To sell covered calls on Robinhood, you need Level 2 options approval and at least 100 shares of the stock you want to sell calls against. The entire process takes under two minutes once you're set up.

Step 1: Enable Options Trading

Open Robinhood → tap your profile icon → Settings → Options Trading. If you haven't applied, Robinhood asks a few questions about your trading experience and income. Level 2 is required for covered calls (Sell to Open). Most accounts get approved within minutes.

Step 2: Own 100 Shares

You must own at least 100 shares of the underlying stock. Fractional shares don't count. If you own 250 shares of AMD, you can sell up to 2 covered call contracts (each contract covers 100 shares; the remaining 50 shares stay uncovered).

Step 3: Place the Covered Call Order

Here's the exact navigation:

  • Go to the stock's page (e.g., AAPL)
  • Tap TradeTrade Options
  • Select an expiration date (start with 30-45 days out)
  • Tap a Call option at your chosen strike price
  • Tap Sell at the top of the order ticket
  • Robinhood automatically recognizes you own shares and labels it a Covered Call
  • Set quantity (1 contract per 100 shares)
  • Choose Limit Order and set your price (use the mid price between bid and ask)
  • Review and Submit
  • Choosing Your Strike Price

    For beginners on Robinhood, stick with strikes 5-10% above the current stock price with 30-45 days to expiration. Example: AAPL trading at $200 → sell the $215 or $220 call expiring in 5-6 weeks.

    This gives your stock room to appreciate before it gets called away while still collecting meaningful premium.

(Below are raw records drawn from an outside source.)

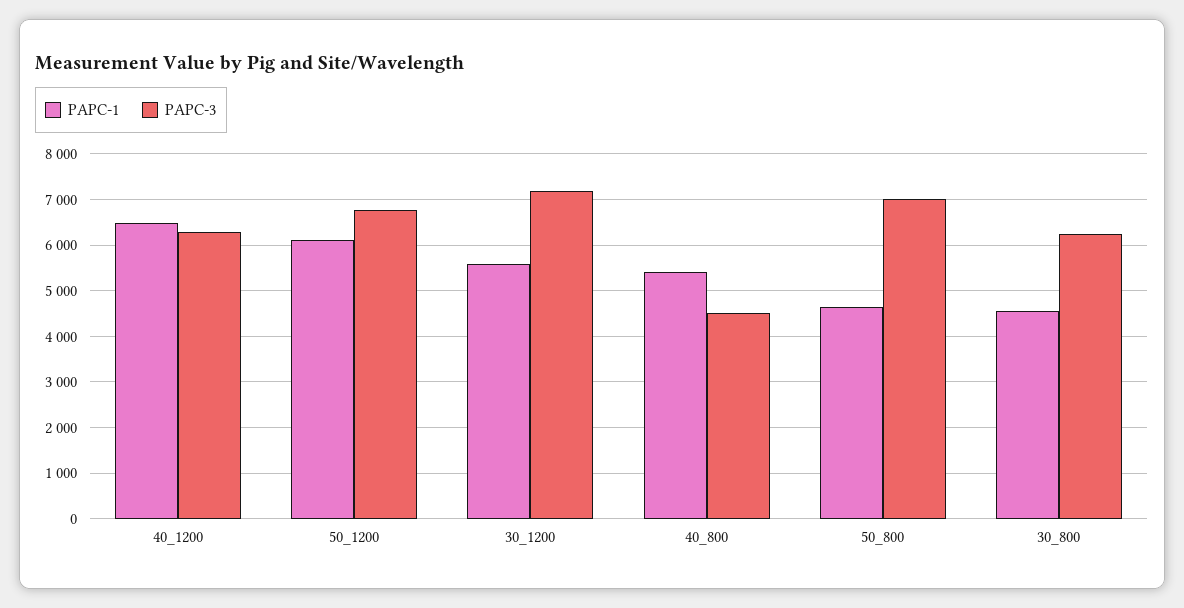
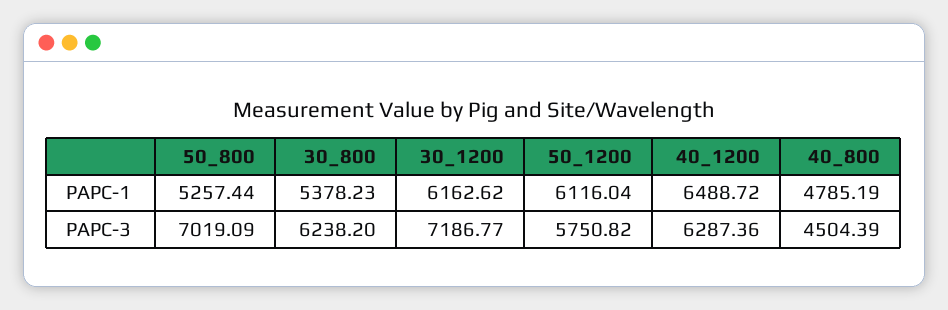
PAPC-3, 50_1200: 6800 -> 5750.82
PAPC-1, 30_1200: 5600 -> 6162.62
PAPC-1, 40_800: 5400 -> 4785.19
PAPC-1, 50_800: 4600 -> 5257.44
PAPC-1, 30_800: 4600 -> 5378.23

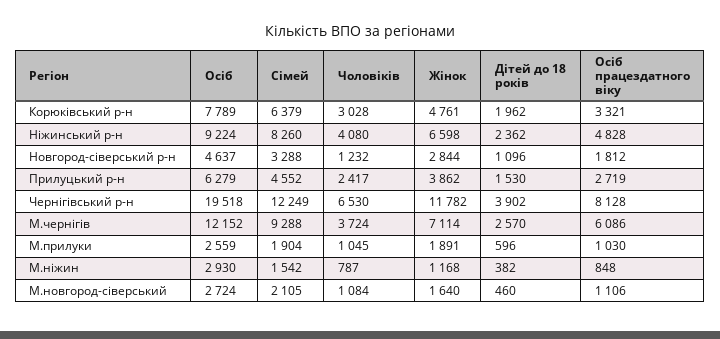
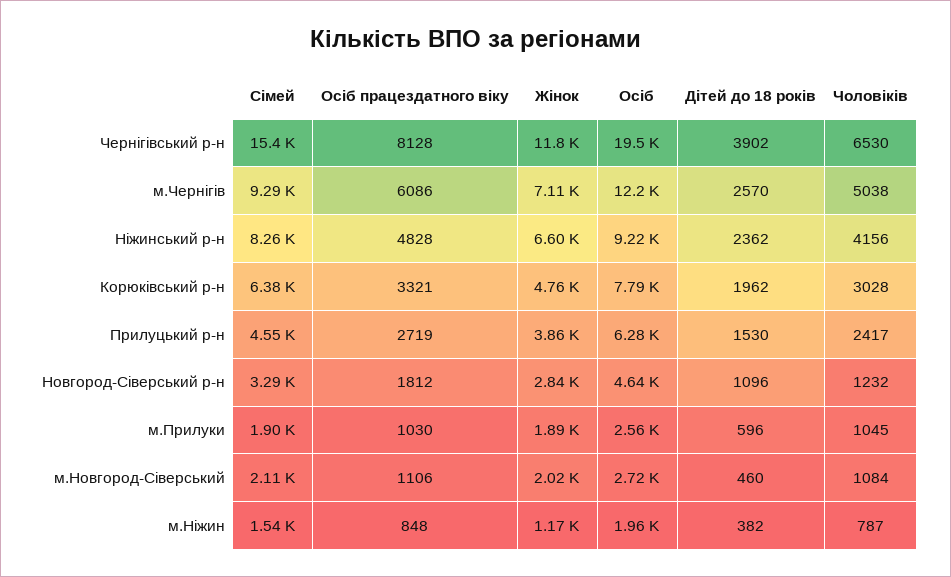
Чоловіків, Ніжинський р-н: 4080 -> 4156
Сімей, Чернігівський р-н: 12249 -> 15400
Чоловіків, М.чернігів: 3724 -> 5038
Осіб, М.ніжин: 2930 -> 1960
Жінок, М.новгород-сіверський: 1640 -> 2020

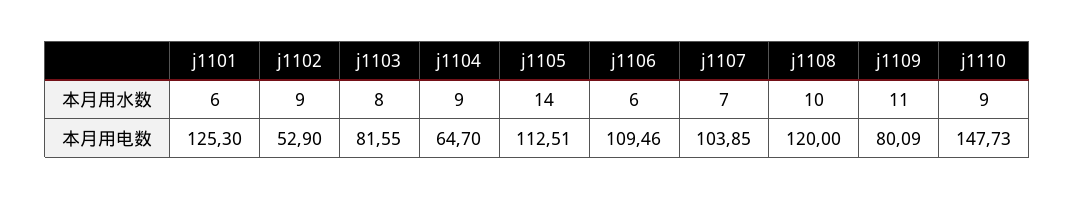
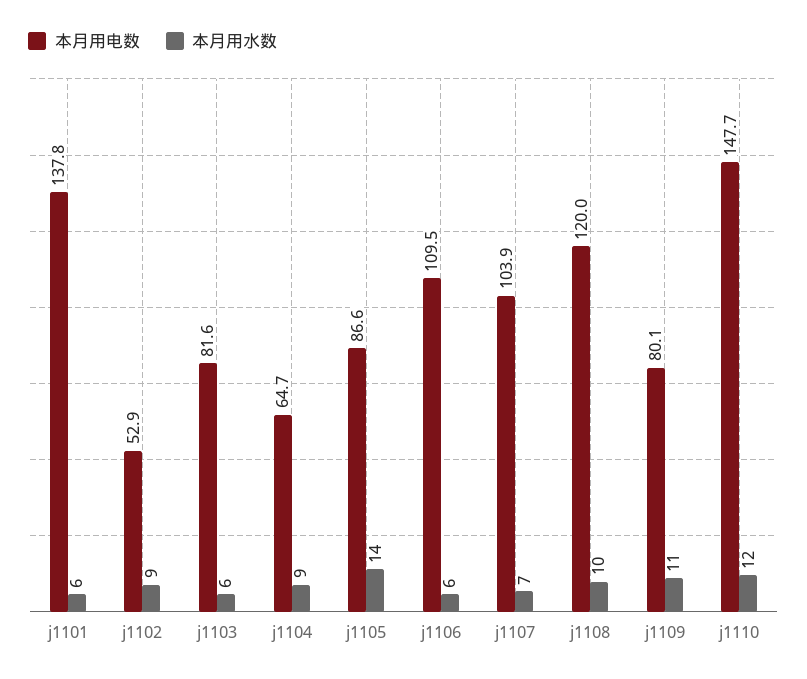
本月用水数, j1103: 8 -> 6
本月用水数, j1110: 9 -> 12
本月用电数, j1101: 125.3 -> 137.8
本月用电数, j1105: 112.51 -> 86.6

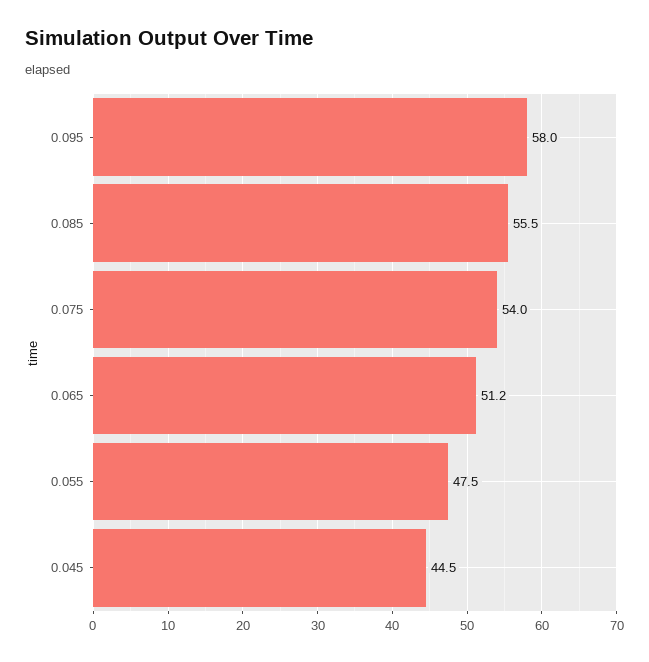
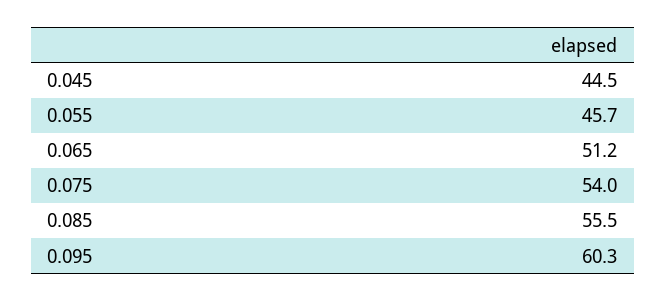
0.095: 58 -> 60.3
0.055: 47.5 -> 45.7

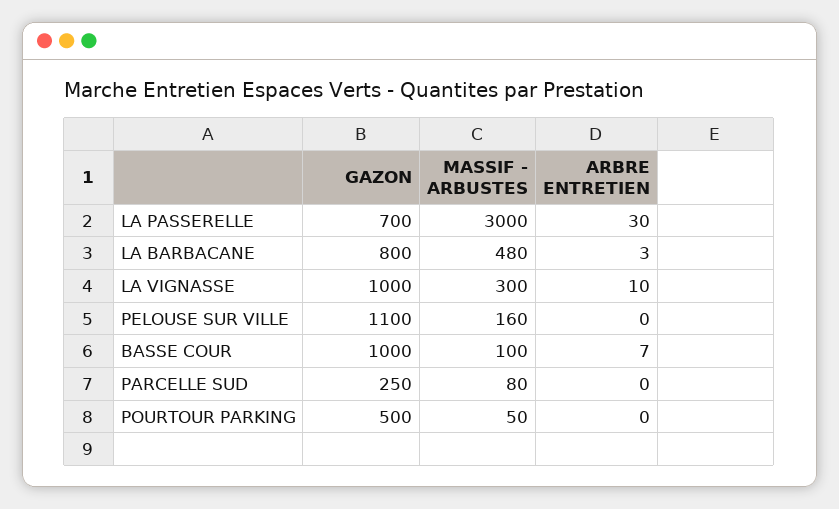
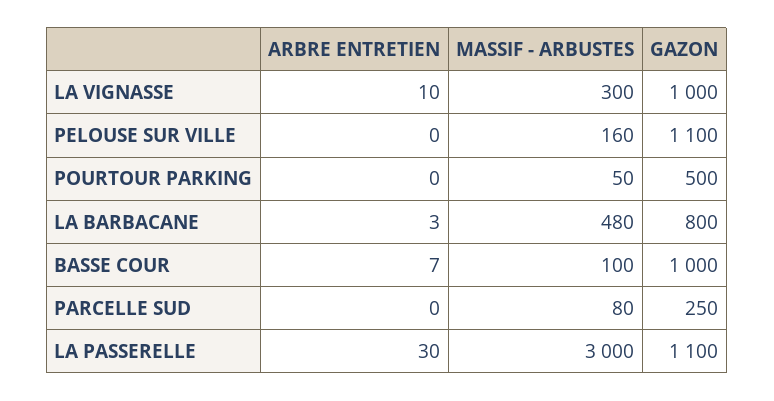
GAZON, LA PASSERELLE: 700 -> 1100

    What Happens After You Sell

    Your 100 shares are now "locked" as collateral — you can't sell them while the call is open. Three outcomes at expiration:

  • Stock below strike — The call expires worthless. You keep the premium and your shares. Sell another call.
  • Stock above strike — Your shares get sold at the strike price. You keep the premium plus any gains up to the strike.
  • Stock drops significantly — The call expires worthless (good) but your shares lost value (bad). The premium partially offsets the loss.
  • Robinhood-Specific Tips

  • No commissions — Robinhood charges $0 per contract, which is a genuine advantage for small accounts
  • Early assignment — Robinhood handles this automatically. Your shares are sold and cash appears in your account
  • Rolling — Robinhood doesn't have a dedicated roll button. To roll, buy back the current call (Buy to Close) and sell a new one (Sell to Open) as two separate orders
  • Collateral display — Check your positions tab to confirm the call shows as "covered" rather than "naked"
  • Common Robinhood Mistakes

    Selling calls on shares you want to keep long-term. If AAPL rips past your strike, your shares are gone. Only sell covered calls on stocks you're comfortable potentially selling.

    Using market orders for options. Always use limit orders. Options spreads can be wide on Robinhood, and market orders may fill at unfavorable prices.

    Forgetting about ex-dividend dates. If you sell a call on a dividend stock and the call goes in the money before the ex-date, you might get assigned early. The buyer exercises to capture the dividend.

    Tracking Your Trades

    Robinhood's built-in tracking is minimal. Many traders use OptionsPilot alongside Robinhood to log trades, track cumulative premium income, and identify which stocks and strike prices produce the best returns over time.

    Starting Small

    Begin with one contract on a lower-priced stock. Something like F (Ford) at ~$11/share requires only $1,100 in stock to sell one covered call. This lets you learn the mechanics with limited capital before scaling up to higher-priced names.